In 1977, a reputable media researcher speaking to a convention of theater owners predicted that competition from the then-embryonic cable TV business would wipe out U.S. cinema by the mid-1980s. The movie-theater executives listened with a combination of surprise, a little worry ("what if he's right?") and amusement.
Fast forward to today, the movie industry actually sells more tickets now in the U.S. -- consistently over 1.3 billion versus just around 1 billion when the dire prediction was issued.
The prediction mistake is not an anomaly. Experts are notorious for being wrong in forecasting consumer behavior with new media.
A more recent example is the widespread prediction that consumers were dropping their cable TV subscriptions -- so-called cord cutting -- as individual TV programs become increasingly available on-demand via Netflix, Hulu and other online options. But the cable TV business (including satellite and IPTV) is in excellent health right now (though the future is up for grabs).
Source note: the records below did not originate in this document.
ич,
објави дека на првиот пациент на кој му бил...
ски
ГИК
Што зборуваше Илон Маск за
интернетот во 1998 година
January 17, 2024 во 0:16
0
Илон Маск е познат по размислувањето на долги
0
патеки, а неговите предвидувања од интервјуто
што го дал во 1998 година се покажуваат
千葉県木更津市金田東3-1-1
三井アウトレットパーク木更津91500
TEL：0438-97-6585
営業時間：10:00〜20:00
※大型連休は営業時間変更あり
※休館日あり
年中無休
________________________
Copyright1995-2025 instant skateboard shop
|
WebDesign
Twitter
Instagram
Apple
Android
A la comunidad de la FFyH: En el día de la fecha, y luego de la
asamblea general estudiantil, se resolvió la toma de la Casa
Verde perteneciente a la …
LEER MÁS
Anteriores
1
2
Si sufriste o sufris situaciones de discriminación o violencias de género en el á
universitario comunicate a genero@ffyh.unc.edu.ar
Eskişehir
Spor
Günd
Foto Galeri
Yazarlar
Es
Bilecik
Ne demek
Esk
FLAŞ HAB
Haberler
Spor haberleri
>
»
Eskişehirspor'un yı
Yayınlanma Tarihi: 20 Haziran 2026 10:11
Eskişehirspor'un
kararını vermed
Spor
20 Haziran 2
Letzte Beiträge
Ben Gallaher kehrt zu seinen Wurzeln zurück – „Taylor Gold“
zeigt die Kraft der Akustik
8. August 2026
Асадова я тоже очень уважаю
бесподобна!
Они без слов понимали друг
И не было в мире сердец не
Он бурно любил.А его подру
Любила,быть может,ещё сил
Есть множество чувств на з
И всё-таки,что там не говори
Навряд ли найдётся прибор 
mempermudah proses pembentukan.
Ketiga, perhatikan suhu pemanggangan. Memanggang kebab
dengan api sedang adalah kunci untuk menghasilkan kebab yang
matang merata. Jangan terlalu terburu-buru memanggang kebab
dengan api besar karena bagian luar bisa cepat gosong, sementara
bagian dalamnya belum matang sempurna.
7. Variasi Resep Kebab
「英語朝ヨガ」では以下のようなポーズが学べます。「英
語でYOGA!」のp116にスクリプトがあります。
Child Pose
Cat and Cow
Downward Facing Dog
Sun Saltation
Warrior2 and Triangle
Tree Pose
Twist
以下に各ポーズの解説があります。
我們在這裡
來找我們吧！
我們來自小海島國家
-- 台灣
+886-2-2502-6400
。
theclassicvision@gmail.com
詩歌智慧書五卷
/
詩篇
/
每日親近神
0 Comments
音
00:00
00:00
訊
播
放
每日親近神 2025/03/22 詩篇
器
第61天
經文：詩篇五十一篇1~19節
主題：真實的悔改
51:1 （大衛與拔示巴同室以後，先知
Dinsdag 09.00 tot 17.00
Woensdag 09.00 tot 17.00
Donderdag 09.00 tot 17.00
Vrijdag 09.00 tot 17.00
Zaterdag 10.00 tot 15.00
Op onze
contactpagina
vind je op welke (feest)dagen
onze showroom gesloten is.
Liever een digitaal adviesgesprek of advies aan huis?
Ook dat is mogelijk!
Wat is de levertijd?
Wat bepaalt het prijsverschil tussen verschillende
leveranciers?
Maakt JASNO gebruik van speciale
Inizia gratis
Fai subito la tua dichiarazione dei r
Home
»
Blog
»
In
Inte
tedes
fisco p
And we all remember the succession of stories a few years ago that the youth demographic loved online and their smartphones so much that regular TV is toast. Print-media journalists were particularly enamored with this draconian forecast because, well, it seemed so plausible. Wrong again so far. The online-active youth tend to multitask (they watch TV in the background) and like to boast they barely watch TV anymore, but exacting in-home research indicates they are still glued to the boob tube.
What's going on here? It's difficult to get consumers to express with certainty how they will react to new media options they haven't directly experienced. As computer guru Steve Jobs put it, "People don't know what they want until you show it to them."
Consumers constantly surprise the media pros, as evidenced by the way binge-viewing arrived by accident. When Netflix rolled out its original TV series House of Cards, it had no reason to premiere episodes one a week at a time -- like a regular linear TV channel that has to plug holes in a fixed schedule. So Netflix made multiple episodes available at once -- "dropped" in the TV biz vernacular now -- and a large chunk of its audience devoured the program immediately.
The best shot for getting a handle on media's future is observing consumers in media research labs (media and advertising companies quietly operate such "homes of tomorrow" labs) or carefully monitored in-home field trials of new media technology. This is expensive stuff and results don't get widely shared. So we are left with journalists reasoning what they see as plausible trends based on gut assumptions.
Remember that not many foresaw a day coming so soon when Granny is on Facebook. Twitter was initially laughed off with its limitation of 140 characters because digital has unlimited capacity.
I talked with author of that cinema-is-dying-fast report a few years after its 1977 presentation, who confessed to being wildly off target. The researcher attributed the miscue to underestimating the pull of out-of-home entertainment like moviegoing on the youth market. "Going to movies is ingrained in teen courtship," he said sheepishly (I'm not identifying the researcher because this embarrassment was a looong time ago). U.S. cinema ticket sales took off shortly after this gloomy presentation because theaters began investing heavily in modern multiplex theaters that improved the in-theater experience and attracted the youth demographic in droves.
So when encountering a media expert who talks with certainty about what tomorrow will bring... the expert may be better versed than you, but probably doesn't know.